DevOps is gaining serious momentum within enterprises as of late. The big business driver is the pursuit of agility and improved reliability and quality. Adopting DevOps can be challenging because it often requires drastic changes in culture, process, and technology. Those companies that have had success with DevOps often discover some hidden benefits that they may not have anticipated when they started their journey.

Hidden DevOps Benefit #1: Governance

Architects have struggled for years to enforce standards and best practices across their organizations. Governance is often enforced through rigid review processes that require scheduled review gates. Notice that the word “gates” is plural. There are code reviews, architectural reviews, change management reviews, and others. What often happens is that there are so many projects to review that either the review process becomes a blind rubber-stamp process or the review processes are skipped because they slow down the projects too much. In companies with mature DevOps processes, governance is often automated within the SDLC (software development lifecycle). Tools like code scanners and security scanners ensure that builds are only allowed after code meets or exceeds the policies and security controls established by the architecture team. Continuous delivery and self-service provisioning ensures that developers are using the latest and greatest approved and patched infrastructure and middleware. The use of automation and data from logging and monitoring tools allows companies to replace manual gates with auto-approval processes. Review gates are no longer bottlenecks that force work stoppages to get approvals, but instead have become postmortem meetings where we ensure that the appropriate auditing artifacts for the latest deployment are in order.

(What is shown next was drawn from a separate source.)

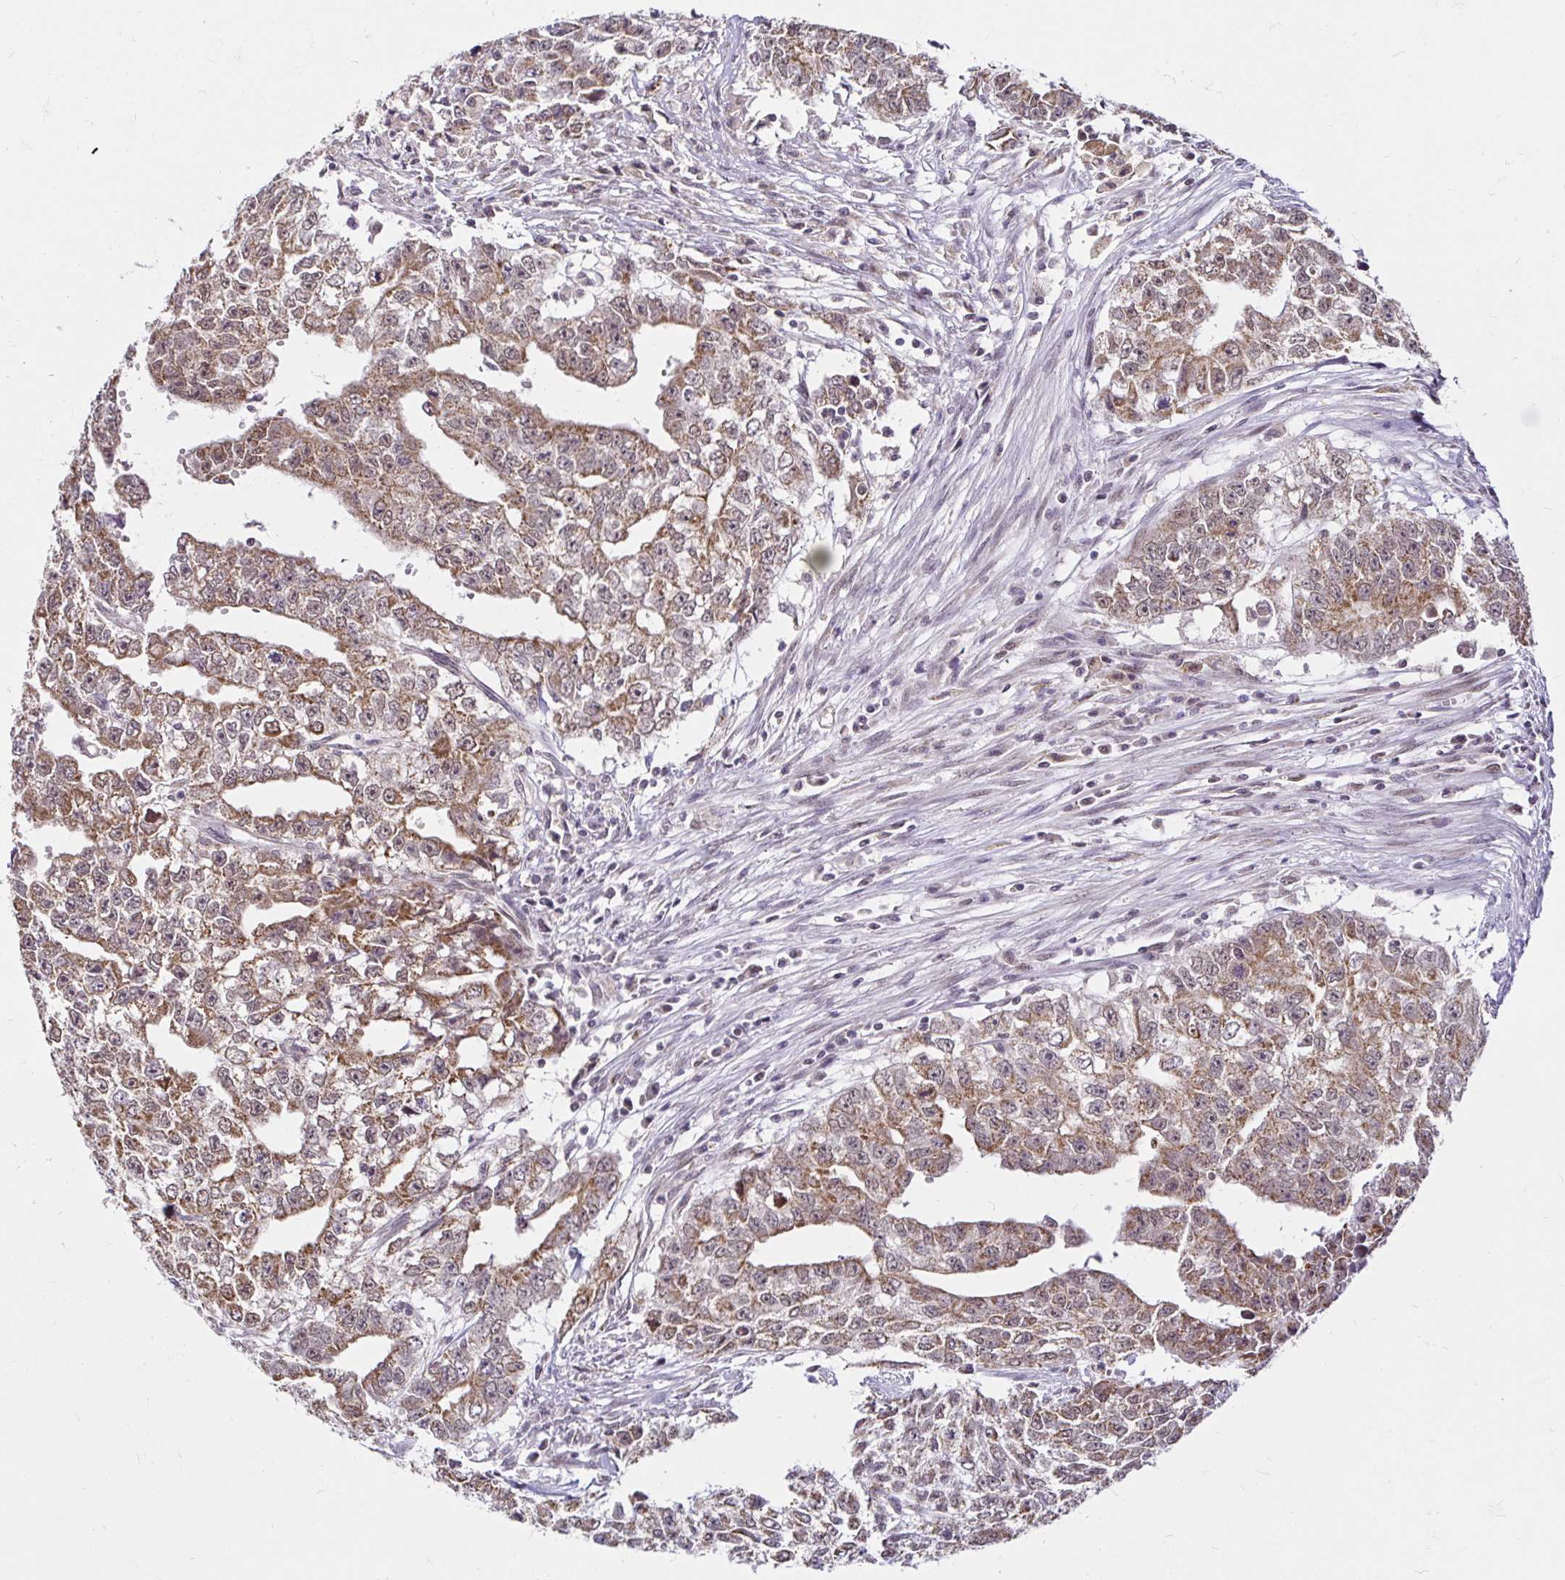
{"staining": {"intensity": "moderate", "quantity": ">75%", "location": "cytoplasmic/membranous"}, "tissue": "testis cancer", "cell_type": "Tumor cells", "image_type": "cancer", "snomed": [{"axis": "morphology", "description": "Carcinoma, Embryonal, NOS"}, {"axis": "morphology", "description": "Teratoma, malignant, NOS"}, {"axis": "topography", "description": "Testis"}], "caption": "Testis cancer (embryonal carcinoma) stained for a protein reveals moderate cytoplasmic/membranous positivity in tumor cells.", "gene": "TIMM50", "patient": {"sex": "male", "age": 24}}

Instead of forcing or begging developers to follow standards, developers are empowered with tools and automation that enable them to deliver faster while ensuring that standards are met. One client I talked to implemented a Hall of Fame and a Hall of Shame. If a developer’s code passed the code and security scanning processes with an exceptionally high score, their name and score was posted on the Hall of Fame. If their code bombed the scans, their name and score was posted on the Hall of Shame. This drove positive behavior without strong-arming developers to code a certain way.

Hidden DevOps Benefit #2: Security and Patching

We live in a world where our systems are under constant attack from outside forces. Just in the last year, we have seen vulnerabilities exploited by named attacks like Poodle, Heartbleed, Shellshock, and many others. When these events occur, we have to stop everything we are working on and immediately patch and restart all of our systems. Companies that have not automated the patching and deployment processes may spend days or even weeks recovering from these vulnerabilities. I have seen companies that were still in the process of addressing one vulnerability when a new vulnerability showed up and they had to start all over. Guess what? The rate at which these events occur is only going to increase in frequency. Mature DevOps shops that have implemented CI and CD and treat infrastructure as an immutable asset can quickly patch and redeploy infrastructure and systems, addressing these vulnerabilities the same day with minimal disruption.

How Ironic Is This?

The groups that resist DevOps the most are usually the security and governance teams. These teams should realize that most of the processes and controls that they depend on to ensure that systems are secure, compliant, and standard can be enforced through automation. Instead of fighting DevOps, they should embrace it. To do this right, security and governance teams need to be engaged up front in the process. When these teams are engaged up front, not only do they get the opportunity to enforce their standards and policies, but they also learn more about how the business works and what changes are coming down the pipe, allowing them to improve collaboration with their peers in the other areas of IT and business. It’s a win-win all the way around.

Of course, this is easier said than done. Most cultures are not wired to work this way. I’ll save the culture stuff for another post on another day. The bottom line is that companies whose teams can work closely together and embrace the DevOps mindset can receive many unexpected benefits beyond speed to market and better quality. I named two benefits. What additional benefits are you seeing?